Copy out the data below verbatim, beginning with its very first line and continuing through the line containing "Beiträge geleistet ohne rote Birne und ohne", with both of those lines included.

→ Exercise materials
──────
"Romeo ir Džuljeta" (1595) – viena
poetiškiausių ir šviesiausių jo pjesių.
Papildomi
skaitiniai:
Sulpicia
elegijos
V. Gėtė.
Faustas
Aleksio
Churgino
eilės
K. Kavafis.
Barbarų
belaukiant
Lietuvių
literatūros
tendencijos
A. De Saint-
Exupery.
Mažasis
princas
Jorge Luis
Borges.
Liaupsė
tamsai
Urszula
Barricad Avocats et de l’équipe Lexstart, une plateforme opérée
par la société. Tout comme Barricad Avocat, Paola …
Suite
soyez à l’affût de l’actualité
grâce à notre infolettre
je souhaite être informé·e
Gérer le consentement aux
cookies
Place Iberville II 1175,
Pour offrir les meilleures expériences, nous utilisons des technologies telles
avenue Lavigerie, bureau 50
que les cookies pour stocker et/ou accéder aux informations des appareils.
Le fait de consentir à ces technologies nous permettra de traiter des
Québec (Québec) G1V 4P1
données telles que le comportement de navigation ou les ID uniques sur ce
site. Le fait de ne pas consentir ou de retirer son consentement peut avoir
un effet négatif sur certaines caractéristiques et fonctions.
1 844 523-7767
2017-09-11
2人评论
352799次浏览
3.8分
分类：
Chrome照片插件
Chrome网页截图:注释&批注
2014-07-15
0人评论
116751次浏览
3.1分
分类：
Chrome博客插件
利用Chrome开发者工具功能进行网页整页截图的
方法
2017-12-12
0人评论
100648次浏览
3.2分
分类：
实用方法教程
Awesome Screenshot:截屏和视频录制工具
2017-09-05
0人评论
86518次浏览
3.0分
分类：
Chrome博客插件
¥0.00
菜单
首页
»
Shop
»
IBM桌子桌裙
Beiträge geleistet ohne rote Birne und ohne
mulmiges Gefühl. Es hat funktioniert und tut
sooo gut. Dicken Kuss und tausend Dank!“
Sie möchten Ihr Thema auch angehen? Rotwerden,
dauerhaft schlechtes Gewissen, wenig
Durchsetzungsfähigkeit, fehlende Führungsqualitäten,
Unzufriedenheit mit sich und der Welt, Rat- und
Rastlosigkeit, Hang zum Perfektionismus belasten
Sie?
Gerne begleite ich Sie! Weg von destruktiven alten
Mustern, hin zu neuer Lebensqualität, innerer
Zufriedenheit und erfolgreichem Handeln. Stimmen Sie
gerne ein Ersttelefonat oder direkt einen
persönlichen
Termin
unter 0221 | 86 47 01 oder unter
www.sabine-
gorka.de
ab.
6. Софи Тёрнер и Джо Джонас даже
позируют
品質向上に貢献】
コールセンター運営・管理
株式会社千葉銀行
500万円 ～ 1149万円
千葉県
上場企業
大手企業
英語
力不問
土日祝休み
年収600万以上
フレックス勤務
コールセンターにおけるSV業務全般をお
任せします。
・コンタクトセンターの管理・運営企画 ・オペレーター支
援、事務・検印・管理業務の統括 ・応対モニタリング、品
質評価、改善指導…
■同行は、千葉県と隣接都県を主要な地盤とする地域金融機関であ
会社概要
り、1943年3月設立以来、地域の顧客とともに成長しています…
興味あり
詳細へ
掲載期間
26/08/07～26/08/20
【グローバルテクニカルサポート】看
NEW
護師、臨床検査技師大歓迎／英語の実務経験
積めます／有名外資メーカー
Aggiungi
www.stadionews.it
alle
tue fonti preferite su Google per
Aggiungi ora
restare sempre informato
──────
→ Reply
"Romeo ir Džuljeta" (1595) – viena
poetiškiausių ir šviesiausių jo pjesių.
Papildomi
skaitiniai:
Sulpicia
elegijos
V. Gėtė.
Faustas
Aleksio
Churgino
eilės
K. Kavafis.
Barbarų
belaukiant
Lietuvių
literatūros
tendencijos
A. De Saint-
Exupery.
Mažasis
princas
Jorge Luis
Borges.
Liaupsė
tamsai
Urszula
Barricad Avocats et de l’équipe Lexstart, une plateforme opérée
par la société. Tout comme Barricad Avocat, Paola …
Suite
soyez à l’affût de l’actualité
grâce à notre infolettre
je souhaite être informé·e
Gérer le consentement aux
cookies
Place Iberville II 1175,
Pour offrir les meilleures expériences, nous utilisons des technologies telles
avenue Lavigerie, bureau 50
que les cookies pour stocker et/ou accéder aux informations des appareils.
Le fait de consentir à ces technologies nous permettra de traiter des
Québec (Québec) G1V 4P1
données telles que le comportement de navigation ou les ID uniques sur ce
site. Le fait de ne pas consentir ou de retirer son consentement peut avoir
un effet négatif sur certaines caractéristiques et fonctions.
1 844 523-7767
2017-09-11
2人评论
352799次浏览
3.8分
分类：
Chrome照片插件
Chrome网页截图:注释&批注
2014-07-15
0人评论
116751次浏览
3.1分
分类：
Chrome博客插件
利用Chrome开发者工具功能进行网页整页截图的
方法
2017-12-12
0人评论
100648次浏览
3.2分
分类：
实用方法教程
Awesome Screenshot:截屏和视频录制工具
2017-09-05
0人评论
86518次浏览
3.0分
分类：
Chrome博客插件
¥0.00
菜单
首页
»
Shop
»
IBM桌子桌裙
Beiträge geleistet ohne rote Birne und ohne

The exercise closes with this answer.